The SMI should let me compare different cloud offerings, according to my priorities and along several dimensions, and select whatever is appropriate to my needs. If a partner wishes to reassure themselves that I am a safe and appropriate partner for an electronic connection, I can include the SMI scores for any cloud services in the negotiation as a basis for discussion.

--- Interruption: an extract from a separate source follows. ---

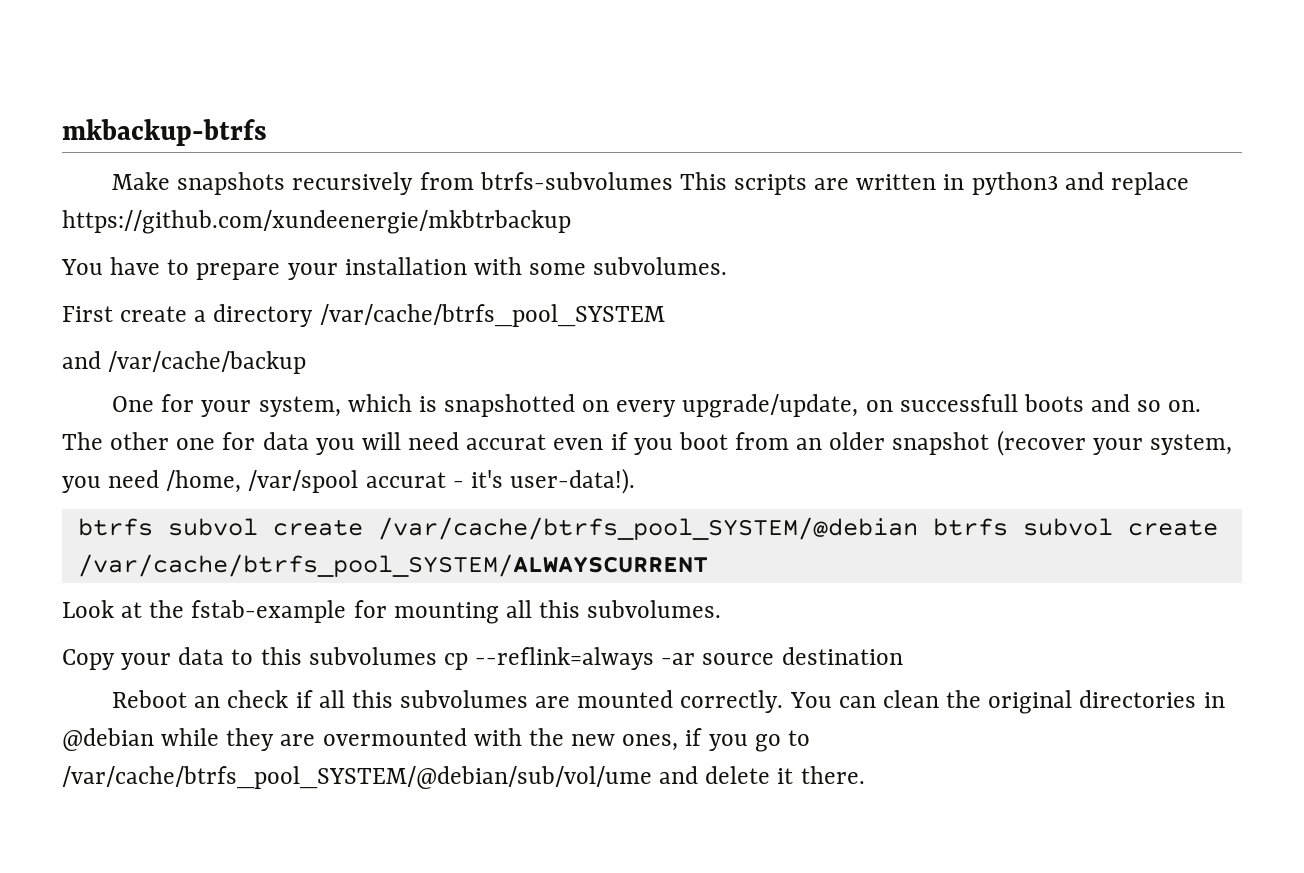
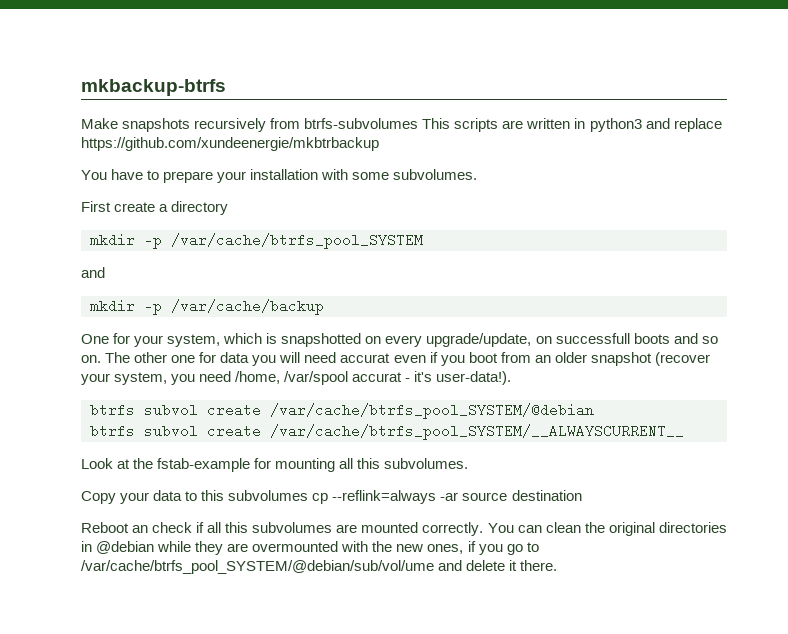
(314, 315) none -> [90,233,162,249] // mkdir -p
(101, 360) none -> [90,299,162,315] // mkdir -p
[932,518,1218,536] [77,554,708,577] btrfs subvol create /var/cache/btrfs_pool_SYSTEM/ALWAYSCURRENT -> [90,424,684,440] // btrfs subvol create /var/cache/btrfs_pool_SYSTEM/__ALWAYSCURRENT__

Do I think SMI will take off? Well, the chances are about 50:50, I guess. CA Technologies has done the right thing by handing it off to Carnegie Mellon and the Cloud Commons community should help the industry to take ownership of it. However, some vendors will doubtless try to "game" the SMI numbers just as some tried to "game" CMMI maturity levels (claiming a maturity level for the whole organisation following appraisal of a very small part of it, for example) and this will reduce confidence in the initiative unless it can be nipped in the bud. Success probably depends on the Cloud Commons community taking off and that's a social networking and people thing that's hard to predict.
Still, I think something like the SMI is essential if professional cloud computing is to become accepted as part of the business automation tool-kit for mission-critical services: "you can't control what you can't measure" as Tom DeMarco said. I'm cautiously optimistic—Carnegie Mellon has a lot of experience with this sort of thing and the industry does need something like the SMI.